In Focus: Avoiding Growing Pains in a Maturing BPM Market
Business process management (BPM) is headed mainstream. That was the consensus among several leading analysts speaking at IDS Scheer's Process World 2005 user conference, held last week in Hollywood, Fla.
Business process management (BPM) is headed mainstream. That was the consensus among several leading analysts speaking at IDS Scheer's Process World 2005 user conference, held last week in Hollywood, Fla.
"The downturn proved that BPM saves money," said Jim Sinur, a vice president and analyst at Gartner Research. "The giants [IBM, Oracle, SAP and Microsoft] are catching up [on BPM], and compliance demands now dictate that we all have to document our processes" — a step that goes hand-in-hand with the process modeling that takes place in any BPM initiative.
As is the pattern in all maturing markets, vendor consolidation and failed deployments will surely accompany broad BPM adoption. But everyone need not suffer the growing pains. Delivering one of the event's keynote addresses, Sinur said a recent Gartner study revealed that successful BPM projects are usually marked by visible business-driven projects, big cost savings, cross-departmental impact and strong partnership with IT, whereas failures typically suffer from a lack of senior management buy-in, scope creep, unclear processes, and poor documentation and requirements definition.
Consolidation will winnow down the current herd of more than 125 BPM vendors to about 40, Sinur predicted.
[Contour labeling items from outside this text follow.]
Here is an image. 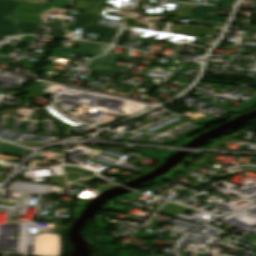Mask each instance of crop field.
<instances>
[{
  "instance_id": "13",
  "label": "crop field",
  "mask_w": 256,
  "mask_h": 256,
  "mask_svg": "<svg viewBox=\"0 0 256 256\" xmlns=\"http://www.w3.org/2000/svg\"><path fill=\"white\" fill-rule=\"evenodd\" d=\"M64 32L62 31H55L51 30V32L48 34V36H61Z\"/></svg>"
},
{
  "instance_id": "6",
  "label": "crop field",
  "mask_w": 256,
  "mask_h": 256,
  "mask_svg": "<svg viewBox=\"0 0 256 256\" xmlns=\"http://www.w3.org/2000/svg\"><path fill=\"white\" fill-rule=\"evenodd\" d=\"M30 150L0 142V154L24 157Z\"/></svg>"
},
{
  "instance_id": "9",
  "label": "crop field",
  "mask_w": 256,
  "mask_h": 256,
  "mask_svg": "<svg viewBox=\"0 0 256 256\" xmlns=\"http://www.w3.org/2000/svg\"><path fill=\"white\" fill-rule=\"evenodd\" d=\"M72 0H63L62 2H58V1H50L49 6L50 7H56V8H60L63 9L65 3H71Z\"/></svg>"
},
{
  "instance_id": "3",
  "label": "crop field",
  "mask_w": 256,
  "mask_h": 256,
  "mask_svg": "<svg viewBox=\"0 0 256 256\" xmlns=\"http://www.w3.org/2000/svg\"><path fill=\"white\" fill-rule=\"evenodd\" d=\"M76 42L81 43L80 48L78 49L58 48L57 50L54 51L52 56L65 58L69 52L83 54V55L97 56L102 54L108 48V46H105V45L86 43V42H80V41H76ZM62 51H65V53H63Z\"/></svg>"
},
{
  "instance_id": "7",
  "label": "crop field",
  "mask_w": 256,
  "mask_h": 256,
  "mask_svg": "<svg viewBox=\"0 0 256 256\" xmlns=\"http://www.w3.org/2000/svg\"><path fill=\"white\" fill-rule=\"evenodd\" d=\"M132 150L140 154H143L153 160L159 158L162 154L165 153L164 151H155V150H142V149H132Z\"/></svg>"
},
{
  "instance_id": "5",
  "label": "crop field",
  "mask_w": 256,
  "mask_h": 256,
  "mask_svg": "<svg viewBox=\"0 0 256 256\" xmlns=\"http://www.w3.org/2000/svg\"><path fill=\"white\" fill-rule=\"evenodd\" d=\"M216 7L199 5L191 18L227 22L228 18L206 15L207 12H214Z\"/></svg>"
},
{
  "instance_id": "4",
  "label": "crop field",
  "mask_w": 256,
  "mask_h": 256,
  "mask_svg": "<svg viewBox=\"0 0 256 256\" xmlns=\"http://www.w3.org/2000/svg\"><path fill=\"white\" fill-rule=\"evenodd\" d=\"M117 57V54L107 53L104 57L95 59L90 62L86 68L114 74H127L128 70L125 68L109 66L114 60H116Z\"/></svg>"
},
{
  "instance_id": "1",
  "label": "crop field",
  "mask_w": 256,
  "mask_h": 256,
  "mask_svg": "<svg viewBox=\"0 0 256 256\" xmlns=\"http://www.w3.org/2000/svg\"><path fill=\"white\" fill-rule=\"evenodd\" d=\"M19 3L0 0V36L35 34L40 24L7 20Z\"/></svg>"
},
{
  "instance_id": "10",
  "label": "crop field",
  "mask_w": 256,
  "mask_h": 256,
  "mask_svg": "<svg viewBox=\"0 0 256 256\" xmlns=\"http://www.w3.org/2000/svg\"><path fill=\"white\" fill-rule=\"evenodd\" d=\"M12 1L48 6L46 0H12Z\"/></svg>"
},
{
  "instance_id": "12",
  "label": "crop field",
  "mask_w": 256,
  "mask_h": 256,
  "mask_svg": "<svg viewBox=\"0 0 256 256\" xmlns=\"http://www.w3.org/2000/svg\"><path fill=\"white\" fill-rule=\"evenodd\" d=\"M234 0H221L219 5L232 6Z\"/></svg>"
},
{
  "instance_id": "14",
  "label": "crop field",
  "mask_w": 256,
  "mask_h": 256,
  "mask_svg": "<svg viewBox=\"0 0 256 256\" xmlns=\"http://www.w3.org/2000/svg\"><path fill=\"white\" fill-rule=\"evenodd\" d=\"M84 1L95 3L97 0H84Z\"/></svg>"
},
{
  "instance_id": "8",
  "label": "crop field",
  "mask_w": 256,
  "mask_h": 256,
  "mask_svg": "<svg viewBox=\"0 0 256 256\" xmlns=\"http://www.w3.org/2000/svg\"><path fill=\"white\" fill-rule=\"evenodd\" d=\"M254 105H256V97L250 99L249 101H247V102H245V103H243V104H241V105H239V106H237V107H235L231 110H233L235 112H239V111L246 110V109H248V108H250Z\"/></svg>"
},
{
  "instance_id": "11",
  "label": "crop field",
  "mask_w": 256,
  "mask_h": 256,
  "mask_svg": "<svg viewBox=\"0 0 256 256\" xmlns=\"http://www.w3.org/2000/svg\"><path fill=\"white\" fill-rule=\"evenodd\" d=\"M53 29L65 31L64 27H63V24H62V22L60 20H57V22L54 25Z\"/></svg>"
},
{
  "instance_id": "2",
  "label": "crop field",
  "mask_w": 256,
  "mask_h": 256,
  "mask_svg": "<svg viewBox=\"0 0 256 256\" xmlns=\"http://www.w3.org/2000/svg\"><path fill=\"white\" fill-rule=\"evenodd\" d=\"M97 18H98L97 16H92V15H86V14L81 15L79 17V21H78L76 27L69 30V33L71 34L72 32H76L77 29L79 27H81V28H84L82 30L83 32L104 35L103 38L100 40V42L111 44L114 37L116 36L118 30L92 25L96 21Z\"/></svg>"
}]
</instances>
Naturally, this will contribute to the tendency of BPM newbies to flock to major platform vendors.
But Connie Moore of Forester Research urged users to consider the BPM pure-play vendors as well. "The larger infrastructure vendors enter markets when they hit critical mass, and as a result their products are less mature," she said. "The specialists that were early to the market tend to offer more extensive functionality, so you have to balance your [buying instincts] against your need for rich functionality."
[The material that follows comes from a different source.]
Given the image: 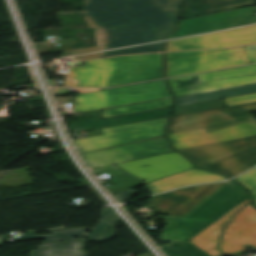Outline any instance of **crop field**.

The gap between platform and pure-play products often boils down to support for human-to-human processes, and Mark Smith of Ventana Research said the infrastructure players aren't doing enough to address business needs because "they're still trying to work through the technology infrastructure." He said finance and compliance issues would accelerate the maturation because "CFOs know they have to have documented and automated processes."
Addressing the many manufacturers among the more than 200 in attendance at Process World, Colin Masson, research director at AMR Research, said that SAP shops would inevitably adopt the ERP vendor's NetWeaver-based service-oriented architecture (SOA). "Most CIOs understand SOA and what it will do to improve agility and lower costs," he explained. "The challenge is that they don't make decisions in isolation. The IT organization has to justify the upgrade cycle, but the business side doesn't see the benefit in the current upgrade yet."
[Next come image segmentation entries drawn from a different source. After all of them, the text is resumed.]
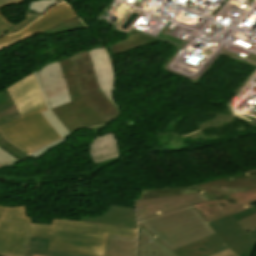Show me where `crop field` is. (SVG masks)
I'll return each instance as SVG.
<instances>
[{
    "mask_svg": "<svg viewBox=\"0 0 256 256\" xmlns=\"http://www.w3.org/2000/svg\"><path fill=\"white\" fill-rule=\"evenodd\" d=\"M8 90L22 116L20 119L0 126V131L8 141L29 155L60 139L40 114L47 109L33 74Z\"/></svg>",
    "mask_w": 256,
    "mask_h": 256,
    "instance_id": "obj_3",
    "label": "crop field"
},
{
    "mask_svg": "<svg viewBox=\"0 0 256 256\" xmlns=\"http://www.w3.org/2000/svg\"><path fill=\"white\" fill-rule=\"evenodd\" d=\"M0 146L20 160L27 157L25 153L21 152L18 148L14 147L5 139H3L1 134H0Z\"/></svg>",
    "mask_w": 256,
    "mask_h": 256,
    "instance_id": "obj_19",
    "label": "crop field"
},
{
    "mask_svg": "<svg viewBox=\"0 0 256 256\" xmlns=\"http://www.w3.org/2000/svg\"><path fill=\"white\" fill-rule=\"evenodd\" d=\"M80 221L137 229L134 208L118 207L114 205H110L102 216H96L95 218L82 217Z\"/></svg>",
    "mask_w": 256,
    "mask_h": 256,
    "instance_id": "obj_8",
    "label": "crop field"
},
{
    "mask_svg": "<svg viewBox=\"0 0 256 256\" xmlns=\"http://www.w3.org/2000/svg\"><path fill=\"white\" fill-rule=\"evenodd\" d=\"M135 240L133 238L108 236L105 256H135Z\"/></svg>",
    "mask_w": 256,
    "mask_h": 256,
    "instance_id": "obj_13",
    "label": "crop field"
},
{
    "mask_svg": "<svg viewBox=\"0 0 256 256\" xmlns=\"http://www.w3.org/2000/svg\"><path fill=\"white\" fill-rule=\"evenodd\" d=\"M17 118H20V115L9 92L6 89L0 93V124Z\"/></svg>",
    "mask_w": 256,
    "mask_h": 256,
    "instance_id": "obj_14",
    "label": "crop field"
},
{
    "mask_svg": "<svg viewBox=\"0 0 256 256\" xmlns=\"http://www.w3.org/2000/svg\"><path fill=\"white\" fill-rule=\"evenodd\" d=\"M40 18L39 16H34V15H28L26 14V19H24L23 21H21L19 24L14 25L11 29H9L7 31L6 34H13V33H17L20 30H22L23 28H25L26 26H28L29 24H31L33 21H35L36 19Z\"/></svg>",
    "mask_w": 256,
    "mask_h": 256,
    "instance_id": "obj_20",
    "label": "crop field"
},
{
    "mask_svg": "<svg viewBox=\"0 0 256 256\" xmlns=\"http://www.w3.org/2000/svg\"><path fill=\"white\" fill-rule=\"evenodd\" d=\"M249 234L252 235V236L256 239V231L251 232V233H249Z\"/></svg>",
    "mask_w": 256,
    "mask_h": 256,
    "instance_id": "obj_24",
    "label": "crop field"
},
{
    "mask_svg": "<svg viewBox=\"0 0 256 256\" xmlns=\"http://www.w3.org/2000/svg\"><path fill=\"white\" fill-rule=\"evenodd\" d=\"M204 201L208 200L199 193L139 200L138 222L174 250L214 234L191 206Z\"/></svg>",
    "mask_w": 256,
    "mask_h": 256,
    "instance_id": "obj_2",
    "label": "crop field"
},
{
    "mask_svg": "<svg viewBox=\"0 0 256 256\" xmlns=\"http://www.w3.org/2000/svg\"><path fill=\"white\" fill-rule=\"evenodd\" d=\"M38 72L44 84L47 98L51 103V108L71 101L58 61L44 66Z\"/></svg>",
    "mask_w": 256,
    "mask_h": 256,
    "instance_id": "obj_7",
    "label": "crop field"
},
{
    "mask_svg": "<svg viewBox=\"0 0 256 256\" xmlns=\"http://www.w3.org/2000/svg\"><path fill=\"white\" fill-rule=\"evenodd\" d=\"M218 237L240 256H252L256 240L248 233L256 229V206L209 223Z\"/></svg>",
    "mask_w": 256,
    "mask_h": 256,
    "instance_id": "obj_5",
    "label": "crop field"
},
{
    "mask_svg": "<svg viewBox=\"0 0 256 256\" xmlns=\"http://www.w3.org/2000/svg\"><path fill=\"white\" fill-rule=\"evenodd\" d=\"M197 192L191 185L188 187H178V188H156V189H142L139 199L187 194ZM136 199V200H139Z\"/></svg>",
    "mask_w": 256,
    "mask_h": 256,
    "instance_id": "obj_15",
    "label": "crop field"
},
{
    "mask_svg": "<svg viewBox=\"0 0 256 256\" xmlns=\"http://www.w3.org/2000/svg\"><path fill=\"white\" fill-rule=\"evenodd\" d=\"M49 239L32 237L28 245L25 256H32L33 253L46 255V256H77L65 253H58L47 251Z\"/></svg>",
    "mask_w": 256,
    "mask_h": 256,
    "instance_id": "obj_17",
    "label": "crop field"
},
{
    "mask_svg": "<svg viewBox=\"0 0 256 256\" xmlns=\"http://www.w3.org/2000/svg\"><path fill=\"white\" fill-rule=\"evenodd\" d=\"M56 3L54 2V0H47V1H35V2H31L29 4V10H33L38 12L39 14L45 13V11L55 5Z\"/></svg>",
    "mask_w": 256,
    "mask_h": 256,
    "instance_id": "obj_18",
    "label": "crop field"
},
{
    "mask_svg": "<svg viewBox=\"0 0 256 256\" xmlns=\"http://www.w3.org/2000/svg\"><path fill=\"white\" fill-rule=\"evenodd\" d=\"M34 256H41V255H36V254H34Z\"/></svg>",
    "mask_w": 256,
    "mask_h": 256,
    "instance_id": "obj_25",
    "label": "crop field"
},
{
    "mask_svg": "<svg viewBox=\"0 0 256 256\" xmlns=\"http://www.w3.org/2000/svg\"><path fill=\"white\" fill-rule=\"evenodd\" d=\"M89 152L93 164L120 158L115 136L111 133L105 136H96Z\"/></svg>",
    "mask_w": 256,
    "mask_h": 256,
    "instance_id": "obj_12",
    "label": "crop field"
},
{
    "mask_svg": "<svg viewBox=\"0 0 256 256\" xmlns=\"http://www.w3.org/2000/svg\"><path fill=\"white\" fill-rule=\"evenodd\" d=\"M71 17H75V14L71 8L65 3L58 4L57 6L49 9L44 16L33 22L22 32L15 35L0 37V50L11 46L18 41H23L29 37H32L37 33L55 26Z\"/></svg>",
    "mask_w": 256,
    "mask_h": 256,
    "instance_id": "obj_6",
    "label": "crop field"
},
{
    "mask_svg": "<svg viewBox=\"0 0 256 256\" xmlns=\"http://www.w3.org/2000/svg\"><path fill=\"white\" fill-rule=\"evenodd\" d=\"M193 186L210 200L193 205L209 223L252 207L249 203L256 201V170Z\"/></svg>",
    "mask_w": 256,
    "mask_h": 256,
    "instance_id": "obj_4",
    "label": "crop field"
},
{
    "mask_svg": "<svg viewBox=\"0 0 256 256\" xmlns=\"http://www.w3.org/2000/svg\"><path fill=\"white\" fill-rule=\"evenodd\" d=\"M100 89L111 101L114 73L104 48L89 51Z\"/></svg>",
    "mask_w": 256,
    "mask_h": 256,
    "instance_id": "obj_9",
    "label": "crop field"
},
{
    "mask_svg": "<svg viewBox=\"0 0 256 256\" xmlns=\"http://www.w3.org/2000/svg\"><path fill=\"white\" fill-rule=\"evenodd\" d=\"M20 2H23V1L22 0H0V8L7 5L17 4Z\"/></svg>",
    "mask_w": 256,
    "mask_h": 256,
    "instance_id": "obj_22",
    "label": "crop field"
},
{
    "mask_svg": "<svg viewBox=\"0 0 256 256\" xmlns=\"http://www.w3.org/2000/svg\"><path fill=\"white\" fill-rule=\"evenodd\" d=\"M107 235L136 238V230L64 220L31 225L25 207L0 206V256H24L31 236L50 238L48 250L104 256Z\"/></svg>",
    "mask_w": 256,
    "mask_h": 256,
    "instance_id": "obj_1",
    "label": "crop field"
},
{
    "mask_svg": "<svg viewBox=\"0 0 256 256\" xmlns=\"http://www.w3.org/2000/svg\"><path fill=\"white\" fill-rule=\"evenodd\" d=\"M2 165H0V167H1Z\"/></svg>",
    "mask_w": 256,
    "mask_h": 256,
    "instance_id": "obj_26",
    "label": "crop field"
},
{
    "mask_svg": "<svg viewBox=\"0 0 256 256\" xmlns=\"http://www.w3.org/2000/svg\"><path fill=\"white\" fill-rule=\"evenodd\" d=\"M228 249L216 234L174 250L178 256H211Z\"/></svg>",
    "mask_w": 256,
    "mask_h": 256,
    "instance_id": "obj_10",
    "label": "crop field"
},
{
    "mask_svg": "<svg viewBox=\"0 0 256 256\" xmlns=\"http://www.w3.org/2000/svg\"><path fill=\"white\" fill-rule=\"evenodd\" d=\"M213 256H237L234 252H232L230 249L223 251L221 253H218L216 255Z\"/></svg>",
    "mask_w": 256,
    "mask_h": 256,
    "instance_id": "obj_23",
    "label": "crop field"
},
{
    "mask_svg": "<svg viewBox=\"0 0 256 256\" xmlns=\"http://www.w3.org/2000/svg\"><path fill=\"white\" fill-rule=\"evenodd\" d=\"M136 256H176L149 231L139 224Z\"/></svg>",
    "mask_w": 256,
    "mask_h": 256,
    "instance_id": "obj_11",
    "label": "crop field"
},
{
    "mask_svg": "<svg viewBox=\"0 0 256 256\" xmlns=\"http://www.w3.org/2000/svg\"><path fill=\"white\" fill-rule=\"evenodd\" d=\"M34 75L37 79V82H38L40 88H41V91H42V94H43V97H44V100H45V103H46V106H47V109H48V111L42 112V115L45 117V119L48 121V123L51 125V127L57 132V134L61 138H63V137H65L66 135H68L70 133L65 128V126L61 123V121L51 111L49 103H48L47 98H46V94H45V91H44L43 84L41 82V79H40L37 72H35Z\"/></svg>",
    "mask_w": 256,
    "mask_h": 256,
    "instance_id": "obj_16",
    "label": "crop field"
},
{
    "mask_svg": "<svg viewBox=\"0 0 256 256\" xmlns=\"http://www.w3.org/2000/svg\"><path fill=\"white\" fill-rule=\"evenodd\" d=\"M13 25L9 23L5 17L0 12V36L4 35L6 31L11 28Z\"/></svg>",
    "mask_w": 256,
    "mask_h": 256,
    "instance_id": "obj_21",
    "label": "crop field"
}]
</instances>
Business benefits will be more evident as organizations get to a more process-oriented approach, with fast, flexible reconfiguration of business processes and on-the-fly upgrades and product enhancements. This is a crucial step, said Masson, in moving toward the demand-driven supply networks exemplified by Wal-Mart, P&G and Dell and characterized by lower inventory yet better fulfillment, with fewer out-of-stocks and shorter cash-to-cash cycle times.
For SAP shops, it's not a matter of if, but when for NetWeaver and SOA, said Masson, and he concluded that it's but one more of the many roads now leading toward BPM.